O programa televisivo do Observatório desta semana (terça, 13/3) filosofou, debateu o debate. O ponto é que cada vez mais a sociedade se esquiva de ouvir as partes e construir uma opinião consciente sobre o que acontece à sua volta. Prefere entregar esse compromisso à Justiça e aos que tem coragem e disposição de levá-lo adiante. A discussão da classificação dos programas de TV, por exemplo, foi para os tribunais: quem vai resolver são os juízes e não as partes envolvidas.


No editorial (ver aqui), Alberto Dines abordou uma das principais pautas do dia – o anteprojeto de uma TV pública que o governo começa a estudar.
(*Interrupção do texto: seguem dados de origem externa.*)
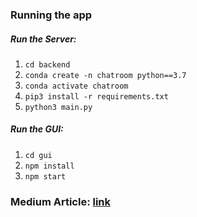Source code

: ### Running the app

##### Run the Server:

1. `cd backend`
2. `conda create -n chatroom python==3.7`
3. `conda activate chatroom`
4. `pip3 install -r requirements.txt`
5. `python3 main.py`

##### Run the GUI:

1. `cd gui`
2. `npm install`
3. `npm start`

### Medium Article: [link](https://bhandarkar.medium.com/going-real-time-with-typescript-and-websockets-fe11d1447f44)
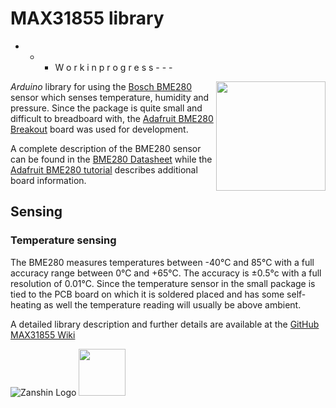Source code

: # MAX31855 library

 - - - W o r k   i n   p r o g r e s s - - -   
 
<img src="https://github.com/SV-Zanshin/BME280/blob/master/Images/sensors_pinout.jpg" width="175" align="right"/> *Arduino* library for using the [Bosch BME280](https://www.bosch-sensortec.com/bst/products/all_products/bme280) sensor which senses temperature, humidity and pressure. Since the package is quite small and difficult to breadboard with, the [Adafruit BME280 Breakout](https://www.adafruit.com/product/2652) board was used for development.

A complete description of the BME280 sensor can be found in the [BME280 Datasheet](https://ae-bst.resource.bosch.com/media/_tech/media/datasheets/BST-BME280_DS001-11.pdf) while the [Adafruit BME280 tutorial](https://learn.adafruit.com/adafruit-bme280-humidity-barometric-pressure-temperature-sensor-breakout) describes additional board information.

## Sensing

### Temperature sensing
The BME280 measures temperatures between -40°C and 85°C with a full accuracy range between 0°C and +65°C. The accuracy is ±0.5°c with a full resolution of 0.01°C. Since the temperature sensor in the small package is tied to the PCB board on which it is soldered placed and has some self-heating as well the temperature reading will usually be above ambient.

A detailed library description and further details are available at the [GitHub MAX31855 Wiki](https://github.com/SV-Zanshin/MAX31855/wiki)

![Zanshin Logo](https://www.sv-zanshin.com/r/images/site/gif/zanshinkanjitiny.gif) <img src="https://www.sv-zanshin.com/r/images/site/gif/zanshintext.gif" width="75"/>
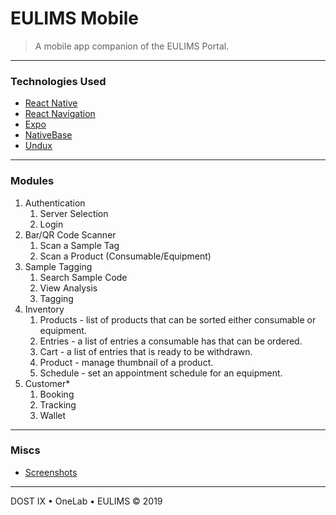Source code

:EULIMS Mobile
===

> A mobile app companion of the EULIMS Portal.

---

### Technologies Used

* [React Native](https://facebook.github.io/react-native/)
* [React Navigation](https://reactnavigation.org/)
* [Expo](https://expo.io/)
* [NativeBase](https://docs.nativebase.io/)
* [Undux](https://undux.org/)

---

### Modules

1. Authentication
   1. Server Selection
   2. Login
2. Bar/QR Code Scanner
   1. Scan a Sample Tag
   2. Scan a Product (Consumable/Equipment)
3. Sample Tagging
   1. Search Sample Code
   2. View Analysis
   3. Tagging
4. Inventory
   1. Products - list of products that can be sorted either consumable or equipment.
   2. Entries - a list of entries a consumable has that can be ordered.
   3. Cart - a list of entries that is ready to be withdrawn.
   4. Product - manage thumbnail of a product.
   5. Schedule - set an appointment schedule for an equipment.
5. Customer*
   1. Booking
   2. Tracking
   3. Wallet

---

### Miscs

* [Screenshots](https://photos.app.goo.gl/uknoB2gQq7TBBAjH9)

---

DOST IX &bull; OneLab &bull; EULIMS &copy; 2019
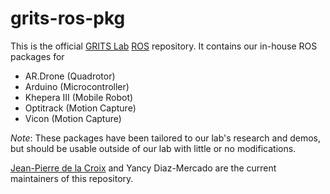 grits-ros-pkg
=============

This is the official [GRITS Lab](http://www.gritslab.gatech.edu) [ROS](http://ros.org) repository. It contains our in-house ROS packages for

+ AR.Drone (Quadrotor)
+ Arduino (Microcontroller)
+ Khepera III (Mobile Robot)
+ Optitrack (Motion Capture)
+ Vicon (Motion Capture)

*Note*: These packages have been tailored to our lab's research and demos, but should be usable outside of our lab with little or no modifications.

[Jean-Pierre de la Croix](http://jpdelacroix.com/#contact) and Yancy Diaz-Mercado are the current maintainers of this repository.
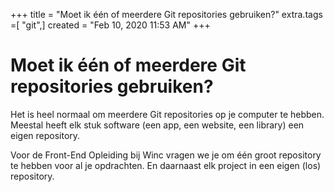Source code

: +++
title = "Moet ik één of meerdere Git repositories gebruiken?"
extra.tags =[ "git",]
created = "Feb 10, 2020 11:53 AM"
+++
# Moet ik één of meerdere Git repositories gebruiken?
Het is heel normaal om meerdere Git repositories op je computer te hebben. Meestal heeft elk stuk software (een app, een website, een library) een eigen repository.

Voor de Front-End Opleiding bij Winc vragen we je om één groot repository te hebben voor al je opdrachten. En daarnaast elk project in een eigen (los) repository.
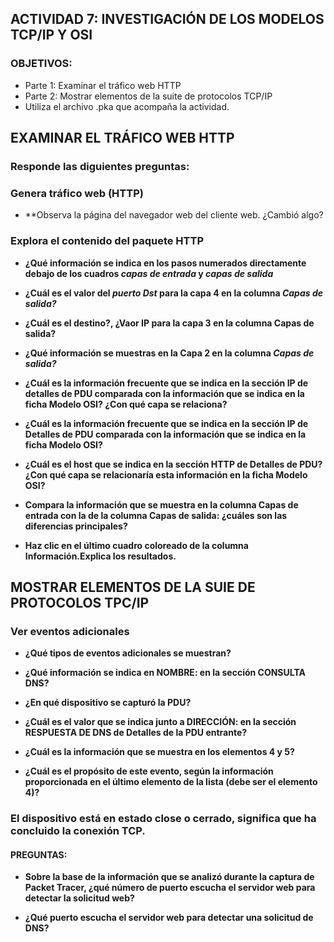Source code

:## ACTIVIDAD 7: INVESTIGACIÓN DE LOS MODELOS TCP/IP Y OSI

### OBJETIVOS:
- Parte 1: Examinar el tráfico web HTTP
-  Parte 2: Mostrar elementos de la suite de protocolos TCP/IP
-  Utiliza el archivo .pka que acompaña la actividad.

## EXAMINAR EL TRÁFICO WEB HTTP
### Responde las diguientes preguntas:

### Genera tráfico web (HTTP)

- **Observa la página del navegador web del cliente web. ¿Cambió algo?
  
### Explora el contenido del paquete HTTP

- **¿Qué información se indica en los pasos numerados directamente debajo de los cuadros *capas de entrada* y *capas de salida***
- **¿Cuál es el valor del *puerto Dst* para la capa 4 en la columna *Capas de salida?***
- **¿Cuál es el destino?, ¿Vaor IP para la capa 3 en la columna Capas de salida?**
- **¿Qué información se muestras en la Capa 2 en la columna *Capas de salida?***
- **¿Cuál es la información frecuente que se indica en la sección IP de detalles de PDU comparada con la información que se indica en la ficha Modelo OSI? ¿Con qué capa se relaciona?**
- **¿Cuál es la información frecuente que se indica en la sección IP de Detalles de PDU comparada con la información que se indica en la ficha Modelo OSI?**
- **¿Cuál es el host que se indica en la sección HTTP de Detalles de PDU? ¿Con qué capa se relacionaría esta información en la ficha Modelo OSI?**

- **Compara la información que se muestra en la columna Capas de entrada con la de la columna Capas de salida: ¿cuáles son las diferencias principales?**

- **Haz clic en el último cuadro coloreado de la columna Información.Explica los resultados.**

## MOSTRAR ELEMENTOS DE LA SUIE DE PROTOCOLOS TPC/IP

### Ver eventos adicionales

- **¿Qué tipos de eventos adicionales se muestran?**

- **¿Qué información se indica en NOMBRE: en la sección CONSULTA DNS?**

- **¿En qué dispositivo se capturó la PDU?**

- **¿Cuál es el valor que se indica junto a DIRECCIÓN: en la sección RESPUESTA DE DNS de Detalles de la PDU entrante?**

-  **¿Cuál es la información que se muestra en los elementos 4 y 5?**

-  **¿Cuál es el propósito de este evento, según la información proporcionada en el último elemento de la lista (debe ser el elemento 4)?**

### El dispositivo está en estado close o cerrado, significa que ha concluido la conexión TCP.
#### PREGUNTAS:

- **Sobre la base de la información que se analizó durante la captura de Packet Tracer, ¿qué número de puerto escucha el servidor web para detectar la solicitud web?**

- **¿Qué puerto escucha el servidor web para detectar una solicitud de DNS?**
E lembrou que, se é pública, não pode estar ligada ao Poder Executivo; e, se pretende ser estatal, o investimento deveria ser dirigido à Radiobrás, que já existe e funciona.


Participou do programa na TV Nacional, em Brasília, o filósofo Renato Janine Ribeiro. No Rio de Janeiro, o professor da UFRJ Muniz Sodré. E, em São Paulo, o articulista da Folha de S.Paulo Marcelo Coelho.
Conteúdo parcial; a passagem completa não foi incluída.